As I drive, the memory comes to me, Charlotte apprehensive on the bedroom threshold, saying it was only polite to go to church since they’d asked her. Saying it would be interesting to go back.
“Do it if you want,” I’d said. “If it makes you happy.”
“I think it would make them happy.”
And I’d said: “Some people find comfort in the ritual,” or words to that effect, which earned a quizzical smile from her, like she was amused and surprised all at once that a thing so obvious would be inaccessible to me. We’d once laughed together about the cross-wearing Theresa Cavallo, a missing persons detective I’d worked with and grown to respect, who’d psychoanalyzed my professional faults as the result of my anger toward God.
Only Charlotte wasn’t laughing anymore and isn’t laughing now.
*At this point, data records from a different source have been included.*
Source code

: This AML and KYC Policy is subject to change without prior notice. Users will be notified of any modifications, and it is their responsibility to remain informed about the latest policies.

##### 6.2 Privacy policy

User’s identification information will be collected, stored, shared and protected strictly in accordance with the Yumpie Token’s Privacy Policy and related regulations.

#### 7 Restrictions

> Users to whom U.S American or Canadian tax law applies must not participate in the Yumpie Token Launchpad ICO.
Every Sunday she goes with the Robbs to their newfound church just inside the Loop, cloistered in the shell of a defunct electronics superstore. And every Sunday I find a reason not to go with them, excuses of a secondary order to keep me from having to address the real one, the obvious one.
I’ve been telling myself I’m fine with this, that I can live with it. There was a time not too long ago when Charlotte popped pills to sleep at night and we were at each other’s throats, and I am relieved finally to be through it-her low-wattage religiosity seemed like a small price to pay for peace on the home front. And I like Carter and Gina. Having them in our lives has been good for us, and I’d like to think the reverse is true, as well.